---------- DATA TO EXAMINE ----------
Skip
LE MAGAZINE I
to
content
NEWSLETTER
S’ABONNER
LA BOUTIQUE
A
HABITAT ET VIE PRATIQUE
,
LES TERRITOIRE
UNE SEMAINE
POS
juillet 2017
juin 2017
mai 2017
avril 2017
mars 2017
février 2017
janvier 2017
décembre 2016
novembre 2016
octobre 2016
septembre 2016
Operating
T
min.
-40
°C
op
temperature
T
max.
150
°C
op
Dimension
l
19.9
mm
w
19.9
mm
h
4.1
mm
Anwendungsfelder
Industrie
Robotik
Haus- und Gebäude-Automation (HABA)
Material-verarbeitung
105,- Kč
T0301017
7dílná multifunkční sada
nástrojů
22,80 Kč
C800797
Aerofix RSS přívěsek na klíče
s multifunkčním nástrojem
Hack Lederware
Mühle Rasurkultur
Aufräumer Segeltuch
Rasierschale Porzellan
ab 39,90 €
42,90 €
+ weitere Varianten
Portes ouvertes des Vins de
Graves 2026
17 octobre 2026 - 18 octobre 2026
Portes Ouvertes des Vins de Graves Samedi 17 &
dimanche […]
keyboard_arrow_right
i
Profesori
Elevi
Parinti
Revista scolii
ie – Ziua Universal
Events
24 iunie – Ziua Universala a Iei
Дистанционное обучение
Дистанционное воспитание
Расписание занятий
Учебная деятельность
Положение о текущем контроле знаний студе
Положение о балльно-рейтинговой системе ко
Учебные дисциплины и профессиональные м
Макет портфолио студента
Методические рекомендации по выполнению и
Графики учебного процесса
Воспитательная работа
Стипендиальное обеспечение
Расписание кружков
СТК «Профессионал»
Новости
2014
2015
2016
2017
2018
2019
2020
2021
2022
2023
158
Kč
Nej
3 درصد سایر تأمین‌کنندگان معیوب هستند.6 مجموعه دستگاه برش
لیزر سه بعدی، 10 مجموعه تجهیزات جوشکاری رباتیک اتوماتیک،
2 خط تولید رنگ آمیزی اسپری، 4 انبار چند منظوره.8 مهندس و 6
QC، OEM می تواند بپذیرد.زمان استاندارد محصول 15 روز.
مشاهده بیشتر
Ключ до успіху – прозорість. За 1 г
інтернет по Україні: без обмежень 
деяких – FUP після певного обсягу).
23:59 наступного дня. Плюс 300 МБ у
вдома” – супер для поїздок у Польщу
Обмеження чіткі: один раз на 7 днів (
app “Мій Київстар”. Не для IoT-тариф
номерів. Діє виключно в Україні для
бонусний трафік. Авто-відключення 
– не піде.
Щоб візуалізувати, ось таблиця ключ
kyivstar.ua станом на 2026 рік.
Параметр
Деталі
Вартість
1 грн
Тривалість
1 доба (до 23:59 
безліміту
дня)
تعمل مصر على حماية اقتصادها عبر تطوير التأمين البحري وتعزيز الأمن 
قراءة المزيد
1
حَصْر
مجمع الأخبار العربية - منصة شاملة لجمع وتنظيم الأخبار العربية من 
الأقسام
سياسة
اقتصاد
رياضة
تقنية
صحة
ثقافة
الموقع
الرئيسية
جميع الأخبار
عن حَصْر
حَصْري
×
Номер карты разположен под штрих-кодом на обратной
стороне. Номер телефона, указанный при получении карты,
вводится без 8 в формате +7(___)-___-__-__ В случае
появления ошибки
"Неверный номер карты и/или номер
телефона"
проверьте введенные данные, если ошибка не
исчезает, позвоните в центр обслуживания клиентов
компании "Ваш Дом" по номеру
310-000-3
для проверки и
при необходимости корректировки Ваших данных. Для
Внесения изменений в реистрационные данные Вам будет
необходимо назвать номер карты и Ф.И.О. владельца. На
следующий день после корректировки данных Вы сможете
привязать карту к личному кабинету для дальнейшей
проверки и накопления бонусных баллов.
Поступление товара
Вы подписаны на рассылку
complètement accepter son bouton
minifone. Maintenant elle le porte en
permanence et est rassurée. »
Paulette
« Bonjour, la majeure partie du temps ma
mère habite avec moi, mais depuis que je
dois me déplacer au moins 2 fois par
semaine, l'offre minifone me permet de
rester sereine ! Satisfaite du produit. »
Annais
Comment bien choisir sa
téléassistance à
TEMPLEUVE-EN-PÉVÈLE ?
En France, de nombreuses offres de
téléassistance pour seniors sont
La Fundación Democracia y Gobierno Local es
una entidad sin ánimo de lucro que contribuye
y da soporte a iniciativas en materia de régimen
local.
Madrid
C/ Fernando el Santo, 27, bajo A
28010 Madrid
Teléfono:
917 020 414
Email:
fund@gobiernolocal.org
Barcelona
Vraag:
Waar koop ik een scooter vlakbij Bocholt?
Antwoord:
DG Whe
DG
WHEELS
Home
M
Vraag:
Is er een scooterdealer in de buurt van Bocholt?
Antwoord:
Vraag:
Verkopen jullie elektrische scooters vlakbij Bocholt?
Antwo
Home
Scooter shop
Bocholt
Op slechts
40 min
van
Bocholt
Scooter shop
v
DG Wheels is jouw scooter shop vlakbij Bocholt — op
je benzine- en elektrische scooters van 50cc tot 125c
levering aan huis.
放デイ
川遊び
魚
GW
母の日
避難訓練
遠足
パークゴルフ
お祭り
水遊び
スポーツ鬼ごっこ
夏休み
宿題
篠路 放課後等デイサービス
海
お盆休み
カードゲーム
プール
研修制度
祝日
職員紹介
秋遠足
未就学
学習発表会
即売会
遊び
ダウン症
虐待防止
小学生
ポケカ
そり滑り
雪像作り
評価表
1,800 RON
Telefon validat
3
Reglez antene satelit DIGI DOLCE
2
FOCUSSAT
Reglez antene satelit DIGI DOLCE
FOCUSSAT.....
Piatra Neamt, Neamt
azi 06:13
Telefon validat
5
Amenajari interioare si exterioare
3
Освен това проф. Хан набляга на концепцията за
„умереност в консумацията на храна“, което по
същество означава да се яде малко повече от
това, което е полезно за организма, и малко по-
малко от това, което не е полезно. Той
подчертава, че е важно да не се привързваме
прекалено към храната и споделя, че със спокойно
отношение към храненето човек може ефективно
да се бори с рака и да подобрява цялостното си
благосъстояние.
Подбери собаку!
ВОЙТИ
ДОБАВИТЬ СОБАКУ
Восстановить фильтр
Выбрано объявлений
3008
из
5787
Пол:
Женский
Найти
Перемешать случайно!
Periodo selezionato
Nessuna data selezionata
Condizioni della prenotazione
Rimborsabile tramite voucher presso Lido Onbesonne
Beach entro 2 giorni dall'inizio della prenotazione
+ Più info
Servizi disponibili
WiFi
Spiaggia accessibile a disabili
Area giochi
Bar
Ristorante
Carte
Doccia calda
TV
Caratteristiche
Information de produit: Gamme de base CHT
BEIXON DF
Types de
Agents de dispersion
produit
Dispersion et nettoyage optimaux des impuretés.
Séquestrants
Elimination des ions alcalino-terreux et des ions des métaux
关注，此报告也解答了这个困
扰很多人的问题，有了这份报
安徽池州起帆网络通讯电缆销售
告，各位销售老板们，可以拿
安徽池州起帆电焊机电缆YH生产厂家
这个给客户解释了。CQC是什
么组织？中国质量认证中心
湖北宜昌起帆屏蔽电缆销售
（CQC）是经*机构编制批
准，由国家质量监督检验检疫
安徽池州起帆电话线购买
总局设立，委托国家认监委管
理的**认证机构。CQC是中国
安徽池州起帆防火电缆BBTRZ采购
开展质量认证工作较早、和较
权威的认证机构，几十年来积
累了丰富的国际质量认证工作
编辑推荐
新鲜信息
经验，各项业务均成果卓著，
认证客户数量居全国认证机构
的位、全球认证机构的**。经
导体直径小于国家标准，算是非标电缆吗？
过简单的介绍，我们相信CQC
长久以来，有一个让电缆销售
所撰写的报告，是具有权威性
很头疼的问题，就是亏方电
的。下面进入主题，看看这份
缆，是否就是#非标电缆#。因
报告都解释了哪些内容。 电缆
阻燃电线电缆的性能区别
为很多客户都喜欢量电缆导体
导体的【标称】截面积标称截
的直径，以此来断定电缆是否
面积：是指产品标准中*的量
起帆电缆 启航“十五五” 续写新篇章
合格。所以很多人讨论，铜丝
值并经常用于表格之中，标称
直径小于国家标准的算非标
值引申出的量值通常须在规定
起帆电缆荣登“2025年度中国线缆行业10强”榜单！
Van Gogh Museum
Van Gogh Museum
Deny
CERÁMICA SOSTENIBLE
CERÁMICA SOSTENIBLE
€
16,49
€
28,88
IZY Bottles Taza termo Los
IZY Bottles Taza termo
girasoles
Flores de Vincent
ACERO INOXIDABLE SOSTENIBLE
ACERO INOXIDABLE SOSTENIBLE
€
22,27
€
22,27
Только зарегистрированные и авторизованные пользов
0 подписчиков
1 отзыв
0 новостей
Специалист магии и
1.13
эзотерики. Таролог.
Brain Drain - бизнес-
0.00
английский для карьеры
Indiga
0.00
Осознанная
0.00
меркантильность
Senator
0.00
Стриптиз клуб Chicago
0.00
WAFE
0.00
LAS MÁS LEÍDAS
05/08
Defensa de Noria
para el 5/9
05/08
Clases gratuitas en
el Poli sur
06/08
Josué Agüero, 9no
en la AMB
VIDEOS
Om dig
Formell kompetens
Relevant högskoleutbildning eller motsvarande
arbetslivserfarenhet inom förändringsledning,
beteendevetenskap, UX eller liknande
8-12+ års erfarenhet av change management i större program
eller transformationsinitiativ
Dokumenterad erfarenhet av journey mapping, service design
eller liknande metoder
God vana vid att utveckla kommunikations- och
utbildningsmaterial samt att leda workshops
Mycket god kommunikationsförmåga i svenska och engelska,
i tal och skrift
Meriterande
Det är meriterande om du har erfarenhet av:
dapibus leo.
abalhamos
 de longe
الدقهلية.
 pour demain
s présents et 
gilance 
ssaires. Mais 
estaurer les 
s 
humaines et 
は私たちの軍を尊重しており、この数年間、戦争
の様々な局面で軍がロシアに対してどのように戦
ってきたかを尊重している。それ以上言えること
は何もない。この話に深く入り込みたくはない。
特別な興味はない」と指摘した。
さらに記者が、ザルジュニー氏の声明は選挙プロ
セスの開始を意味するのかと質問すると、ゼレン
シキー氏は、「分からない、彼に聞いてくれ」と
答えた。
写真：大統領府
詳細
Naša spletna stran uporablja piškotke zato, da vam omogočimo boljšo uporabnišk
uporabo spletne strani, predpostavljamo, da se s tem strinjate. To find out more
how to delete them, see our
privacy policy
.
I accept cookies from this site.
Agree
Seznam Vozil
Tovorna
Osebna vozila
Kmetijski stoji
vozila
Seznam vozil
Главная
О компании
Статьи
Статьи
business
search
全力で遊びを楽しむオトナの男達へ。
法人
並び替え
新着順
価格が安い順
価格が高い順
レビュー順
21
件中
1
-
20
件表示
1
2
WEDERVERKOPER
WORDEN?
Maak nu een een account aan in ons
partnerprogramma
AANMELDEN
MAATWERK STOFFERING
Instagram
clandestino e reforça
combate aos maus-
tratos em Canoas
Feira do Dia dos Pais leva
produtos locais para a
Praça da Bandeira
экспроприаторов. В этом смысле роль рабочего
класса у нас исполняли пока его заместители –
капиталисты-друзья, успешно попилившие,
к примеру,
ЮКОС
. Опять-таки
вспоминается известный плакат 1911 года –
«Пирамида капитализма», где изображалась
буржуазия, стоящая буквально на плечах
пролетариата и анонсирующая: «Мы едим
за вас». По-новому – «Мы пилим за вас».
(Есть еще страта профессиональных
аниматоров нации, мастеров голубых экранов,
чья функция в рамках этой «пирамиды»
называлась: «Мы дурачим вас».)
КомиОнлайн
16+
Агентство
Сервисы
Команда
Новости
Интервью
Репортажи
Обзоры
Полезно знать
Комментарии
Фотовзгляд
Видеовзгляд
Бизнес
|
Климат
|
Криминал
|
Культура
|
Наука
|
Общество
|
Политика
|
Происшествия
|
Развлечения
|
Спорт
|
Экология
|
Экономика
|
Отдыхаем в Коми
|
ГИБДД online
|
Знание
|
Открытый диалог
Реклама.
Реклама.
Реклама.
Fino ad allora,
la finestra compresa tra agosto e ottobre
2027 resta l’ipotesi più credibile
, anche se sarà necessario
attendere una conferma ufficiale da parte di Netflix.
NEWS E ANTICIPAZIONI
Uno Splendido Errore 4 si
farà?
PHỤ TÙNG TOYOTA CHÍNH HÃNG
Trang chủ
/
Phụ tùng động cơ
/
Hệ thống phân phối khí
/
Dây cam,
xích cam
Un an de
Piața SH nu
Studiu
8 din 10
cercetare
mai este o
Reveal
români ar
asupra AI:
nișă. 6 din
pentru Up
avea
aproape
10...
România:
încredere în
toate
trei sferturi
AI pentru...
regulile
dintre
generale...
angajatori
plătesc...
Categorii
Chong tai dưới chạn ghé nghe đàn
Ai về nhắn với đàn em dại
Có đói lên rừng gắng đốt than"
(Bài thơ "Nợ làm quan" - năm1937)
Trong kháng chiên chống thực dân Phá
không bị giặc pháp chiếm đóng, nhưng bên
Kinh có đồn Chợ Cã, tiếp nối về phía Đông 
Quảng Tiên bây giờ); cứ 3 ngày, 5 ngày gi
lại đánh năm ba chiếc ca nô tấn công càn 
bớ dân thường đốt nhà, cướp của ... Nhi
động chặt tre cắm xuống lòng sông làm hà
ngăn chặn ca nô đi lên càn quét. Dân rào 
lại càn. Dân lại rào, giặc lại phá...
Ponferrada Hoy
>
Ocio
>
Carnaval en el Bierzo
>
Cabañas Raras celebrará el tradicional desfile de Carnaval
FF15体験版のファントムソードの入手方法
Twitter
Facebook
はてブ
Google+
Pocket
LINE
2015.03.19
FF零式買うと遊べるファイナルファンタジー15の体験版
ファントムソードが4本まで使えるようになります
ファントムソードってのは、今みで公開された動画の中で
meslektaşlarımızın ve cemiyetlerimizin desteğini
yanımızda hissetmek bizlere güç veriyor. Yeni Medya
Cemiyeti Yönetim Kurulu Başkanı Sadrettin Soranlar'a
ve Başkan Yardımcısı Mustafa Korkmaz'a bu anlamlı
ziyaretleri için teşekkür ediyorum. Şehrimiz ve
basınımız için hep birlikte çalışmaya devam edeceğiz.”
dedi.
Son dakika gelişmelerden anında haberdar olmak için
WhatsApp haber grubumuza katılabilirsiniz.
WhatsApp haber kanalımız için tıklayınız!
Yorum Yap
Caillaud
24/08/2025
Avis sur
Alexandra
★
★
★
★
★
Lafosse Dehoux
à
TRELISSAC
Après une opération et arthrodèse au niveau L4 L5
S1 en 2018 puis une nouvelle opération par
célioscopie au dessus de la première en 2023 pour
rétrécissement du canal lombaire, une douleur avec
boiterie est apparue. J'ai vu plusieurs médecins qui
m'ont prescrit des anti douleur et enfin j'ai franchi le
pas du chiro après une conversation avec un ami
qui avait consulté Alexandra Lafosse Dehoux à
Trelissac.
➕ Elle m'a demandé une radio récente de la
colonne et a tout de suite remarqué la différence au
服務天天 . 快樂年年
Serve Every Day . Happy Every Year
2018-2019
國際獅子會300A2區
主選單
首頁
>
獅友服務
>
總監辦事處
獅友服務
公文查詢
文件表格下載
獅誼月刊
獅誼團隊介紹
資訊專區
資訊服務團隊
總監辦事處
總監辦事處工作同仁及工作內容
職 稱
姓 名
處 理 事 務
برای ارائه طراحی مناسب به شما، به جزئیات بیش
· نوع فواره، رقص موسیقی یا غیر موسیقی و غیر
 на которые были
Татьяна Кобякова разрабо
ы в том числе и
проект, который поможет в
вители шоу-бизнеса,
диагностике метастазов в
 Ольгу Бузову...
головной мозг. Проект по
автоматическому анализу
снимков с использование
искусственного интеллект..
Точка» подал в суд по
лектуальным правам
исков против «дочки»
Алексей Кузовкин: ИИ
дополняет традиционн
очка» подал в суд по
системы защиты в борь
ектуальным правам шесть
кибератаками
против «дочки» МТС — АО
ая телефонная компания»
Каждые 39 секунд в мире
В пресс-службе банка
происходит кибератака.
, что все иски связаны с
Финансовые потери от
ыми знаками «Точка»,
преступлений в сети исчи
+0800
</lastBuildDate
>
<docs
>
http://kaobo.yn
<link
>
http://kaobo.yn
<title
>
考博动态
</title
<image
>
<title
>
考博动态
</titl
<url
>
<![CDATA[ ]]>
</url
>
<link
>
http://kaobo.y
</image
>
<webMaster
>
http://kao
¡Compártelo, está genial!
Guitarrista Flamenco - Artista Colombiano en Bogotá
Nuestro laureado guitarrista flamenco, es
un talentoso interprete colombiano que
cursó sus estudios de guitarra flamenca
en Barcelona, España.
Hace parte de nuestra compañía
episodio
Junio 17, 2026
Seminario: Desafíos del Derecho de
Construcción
----------
**TASK DIRECTIONS**
Copy the material verbatim from its first line through the line containing "Дистанционное обучение", including both ends.

**TASK OUTPUT**
Skip
LE MAGAZINE I
to
content
NEWSLETTER
S’ABONNER
LA BOUTIQUE
A
HABITAT ET VIE PRATIQUE
,
LES TERRITOIRE
UNE SEMAINE
POS
juillet 2017
juin 2017
mai 2017
avril 2017
mars 2017
février 2017
janvier 2017
décembre 2016
novembre 2016
octobre 2016
septembre 2016
Operating
T
min.
-40
°C
op
temperature
T
max.
150
°C
op
Dimension
l
19.9
mm
w
19.9
mm
h
4.1
mm
Anwendungsfelder
Industrie
Robotik
Haus- und Gebäude-Automation (HABA)
Material-verarbeitung
105,- Kč
T0301017
7dílná multifunkční sada
nástrojů
22,80 Kč
C800797
Aerofix RSS přívěsek na klíče
s multifunkčním nástrojem
Hack Lederware
Mühle Rasurkultur
Aufräumer Segeltuch
Rasierschale Porzellan
ab 39,90 €
42,90 €
+ weitere Varianten
Portes ouvertes des Vins de
Graves 2026
17 octobre 2026 - 18 octobre 2026
Portes Ouvertes des Vins de Graves Samedi 17 &
dimanche […]
keyboard_arrow_right
i
Profesori
Elevi
Parinti
Revista scolii
ie – Ziua Universal
Events
24 iunie – Ziua Universala a Iei
Дистанционное обучение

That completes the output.